Deciding not to take our usual itinerary of flying into San Diego and facing a two-hour, late-night drive back into the desert, I will confess Sir worked his urging magic and found extremely reasonable flights way back then to go to Palm Springs instead – and thankfully the fare didn’t do anything silly in the meantime.
Prior to all this craziness around us these days, I was a very ho-hum traveler. Just get me there and I’m a happy camper. Now, with more enforced hermit-ness and being thoroughly used to being in a crowd of a maximum of four, I must confess to having just a tiny bit of trepidation.
I would like to warn all travelers that I’m not long in the patience department. If you’re planning on having a temper tantrum (or chucking a wobbly, as we would say in Oz) because the airline insists you wear a mask, then my flight is not for you. Come to think about it – no flight is for you, as all airlines are pretty adamant about it, so suck it up, brothers and sisters. Comply, and we’ll all get along famously. Without anyone in the middle seat, one can only hope.

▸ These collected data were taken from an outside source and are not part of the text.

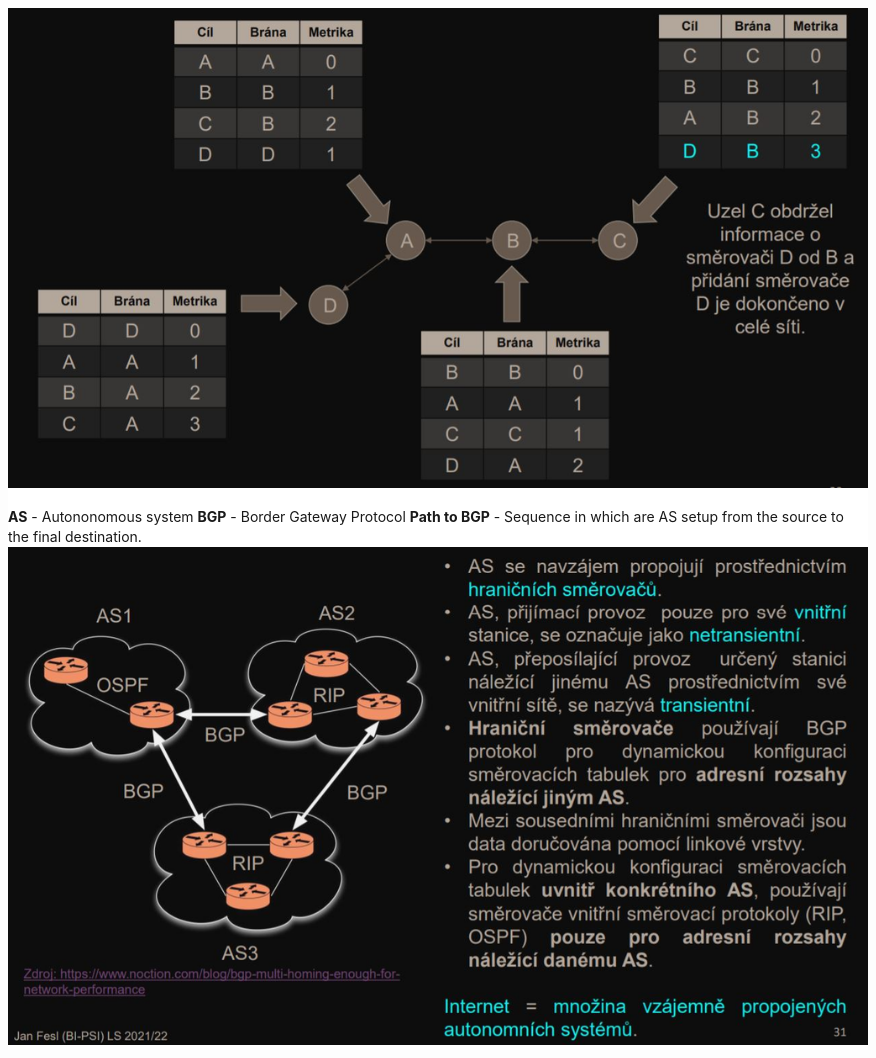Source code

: ![ripupdated](images/ripup.JPG)

**AS** - Autononomous system
**BGP** - Border Gateway Protocol
**Path to BGP** - Sequence in which are AS setup from the source to the final destination. 
![bgp](images/bgp.JPG)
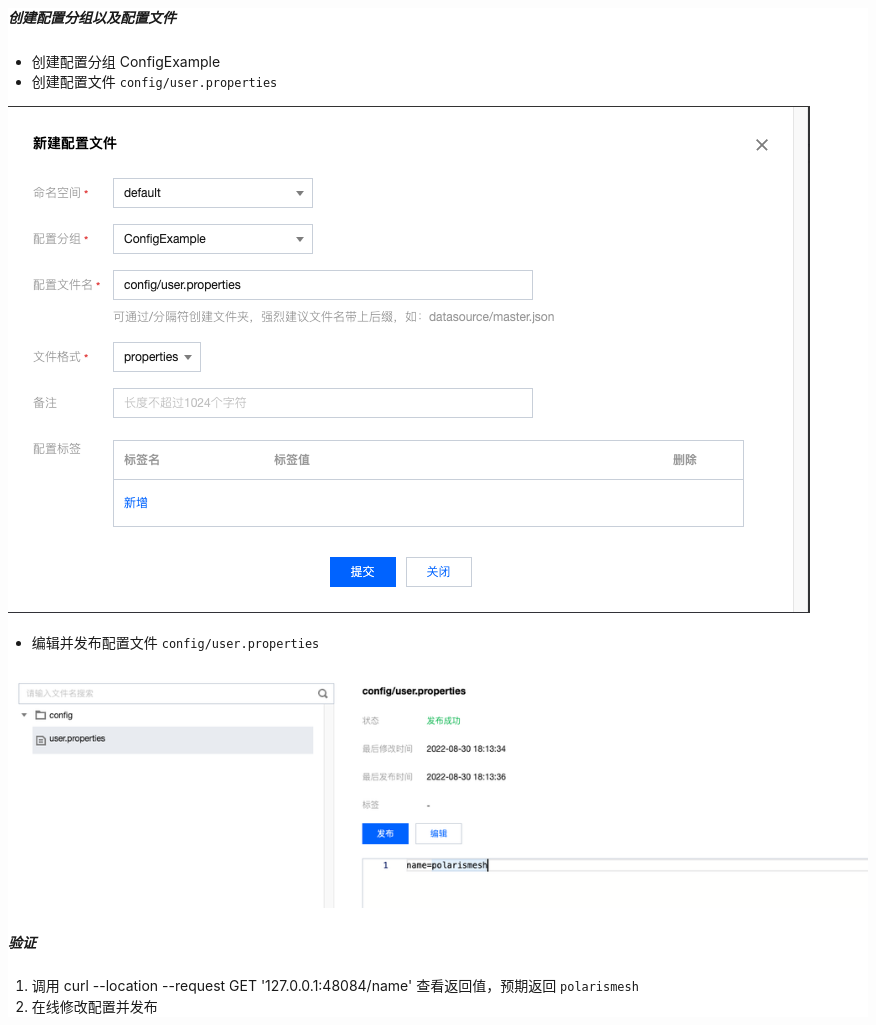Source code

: ##### 创建配置分组以及配置文件

- 创建配置分组 ConfigExample
- 创建配置文件 `config/user.properties`

![](./图片/springcloud%E6%8E%A5%E5%85%A5/springcloud%E6%8E%A5%E5%85%A5-%E5%88%9B%E5%BB%BA%E9%85%8D%E7%BD%AE%E6%96%87%E4%BB%B6.png)

- 编辑并发布配置文件 `config/user.properties`

![](./图片/springcloud%E6%8E%A5%E5%85%A5/springcloud%E6%8E%A5%E5%85%A5-%E5%8F%91%E5%B8%83%E9%85%8D%E7%BD%AE%E6%96%87%E4%BB%B6.png)


##### 验证

1. 调用 curl --location --request GET '127.0.0.1:48084/name' 查看返回值，预期返回 `polarismesh`
2. 在线修改配置并发布
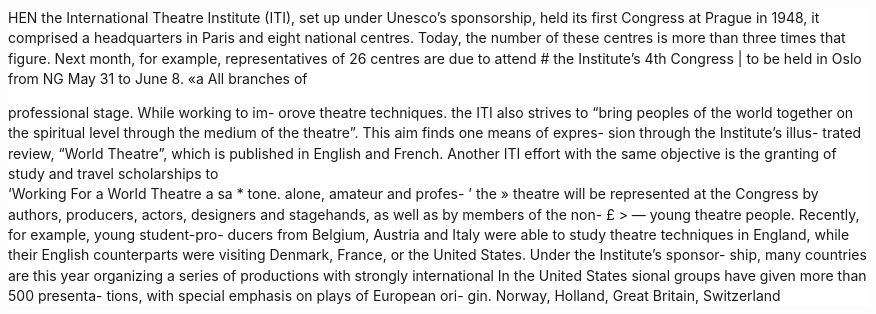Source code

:   
HEN the International Theatre 
Institute (ITI), set up under 
Unesco’s sponsorship, held its 
first Congress at Prague in 1948, 
it comprised a headquarters in 
Paris and eight national centres. 
Today, the number of these 
centres is more than three times 
that figure. Next month, for 
example, representatives of 
26 centres are due to attend # 
the Institute’s 4th Congress | 
to be held in Oslo from NG 
May 31 to June 8. «a 
All branches of 
  
professional stage. 
While working to im- 
orove theatre techniques. 
the ITI also strives to “bring 
peoples of the world together on 
the spiritual level through the 
medium of the theatre”. This 
aim finds one means of expres- 
sion through the Institute’s illus- 
trated review, “World Theatre”, 
which is published in English 
and French. 
Another ITI effort with the 
same objective is the granting of 
study and travel scholarships to   
‘Working For a World Theatre 
a 
sa * tone. 
alone, amateur and profes- 
’ 
the » 
theatre will be represented 
at the Congress by authors, 
producers, actors, designers 
and stagehands, as well as 
by members of the non- £ > 
— 
young theatre people. Recently, 
for example, young student-pro- 
ducers from Belgium, Austria and 
Italy were able to study theatre 
techniques in England, while 
their English counterparts were 
visiting Denmark, France, or the 
United States. 
Under the Institute’s sponsor- 
ship, many countries are 
this year organizing a 
series of productions with 
strongly international 
In the United States 
sional groups have given 
more than 500 presenta- 
tions, with special emphasis 
on plays of European ori- 
gin. Norway, Holland, 
Great Britain, Switzerland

If you want to protest something – anything – stay off my flight. I don’t want anyone in my face, up my nose, or causing mayhem. We have enough mayhem, so keep it to yourselves.
I see restaurants in California are only allowing takeout or outside dining. Dining outside in 118 degrees, I must confess, does not fill me with the joys of spring, but I guess it would keep the crowds down by that virtue alone, so maybe I can be prepared to glow after all.
So wish us luck as you wave us goodbye. Cheerio. Here we go on our way. I will have a nice evening of slides for you when we get back.